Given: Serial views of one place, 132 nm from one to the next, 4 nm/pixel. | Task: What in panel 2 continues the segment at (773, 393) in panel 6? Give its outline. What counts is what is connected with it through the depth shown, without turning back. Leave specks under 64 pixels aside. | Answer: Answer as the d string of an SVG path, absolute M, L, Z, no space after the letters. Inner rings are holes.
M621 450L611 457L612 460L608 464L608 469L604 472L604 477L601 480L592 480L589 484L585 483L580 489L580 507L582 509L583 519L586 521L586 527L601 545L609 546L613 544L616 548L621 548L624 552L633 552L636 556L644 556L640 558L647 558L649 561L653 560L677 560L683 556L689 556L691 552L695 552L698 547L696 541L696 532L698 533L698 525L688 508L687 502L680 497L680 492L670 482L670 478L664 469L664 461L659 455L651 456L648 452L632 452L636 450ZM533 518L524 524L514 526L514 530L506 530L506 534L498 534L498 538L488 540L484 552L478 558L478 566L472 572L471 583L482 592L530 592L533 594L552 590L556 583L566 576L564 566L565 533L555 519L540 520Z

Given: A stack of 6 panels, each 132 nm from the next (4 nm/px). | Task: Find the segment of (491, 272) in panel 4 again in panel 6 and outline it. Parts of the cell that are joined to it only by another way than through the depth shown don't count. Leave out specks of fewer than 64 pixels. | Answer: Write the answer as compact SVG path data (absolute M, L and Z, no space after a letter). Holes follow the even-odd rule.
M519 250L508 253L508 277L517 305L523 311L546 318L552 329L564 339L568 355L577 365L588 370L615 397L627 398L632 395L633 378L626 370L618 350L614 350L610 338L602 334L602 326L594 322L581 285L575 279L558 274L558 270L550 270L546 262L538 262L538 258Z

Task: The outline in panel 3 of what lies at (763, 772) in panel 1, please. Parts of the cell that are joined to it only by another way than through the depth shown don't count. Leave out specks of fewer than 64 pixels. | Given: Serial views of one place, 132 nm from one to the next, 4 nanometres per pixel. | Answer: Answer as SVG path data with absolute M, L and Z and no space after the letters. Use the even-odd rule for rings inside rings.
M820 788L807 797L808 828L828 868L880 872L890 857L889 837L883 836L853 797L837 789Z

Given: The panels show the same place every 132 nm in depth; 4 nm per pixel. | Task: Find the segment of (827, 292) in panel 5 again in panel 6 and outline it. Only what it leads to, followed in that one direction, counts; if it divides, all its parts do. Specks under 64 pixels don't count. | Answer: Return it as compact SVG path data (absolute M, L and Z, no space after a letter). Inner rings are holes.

——

• **PROBLEM DETAILS**
Having found the line with "Task: The outline", please set it down along with every line after it through the end of the material above, exactly and with nothing added.

• **WRITTEN SOLUTION**
Task: The outline in panel 3 of what lies at (763, 772) in panel 1, please. Parts of the cell that are joined to it only by another way than through the depth shown don't count. Leave out specks of fewer than 64 pixels. | Given: Serial views of one place, 132 nm from one to the next, 4 nanometres per pixel. | Answer: Answer as SVG path data with absolute M, L and Z and no space after the letters. Use the even-odd rule for rings inside rings.
M820 788L807 797L808 828L828 868L880 872L890 857L889 837L883 836L853 797L837 789Z

Given: The panels show the same place every 132 nm in depth; 4 nm per pixel. | Task: Find the segment of (827, 292) in panel 5 again in panel 6 and outline it. Only what it leads to, followed in that one direction, counts; if it divides, all its parts do. Specks under 64 pixels don't count. | Answer: Return it as compact SVG path data (absolute M, L and Z, no space after a letter). Inner rings are holes.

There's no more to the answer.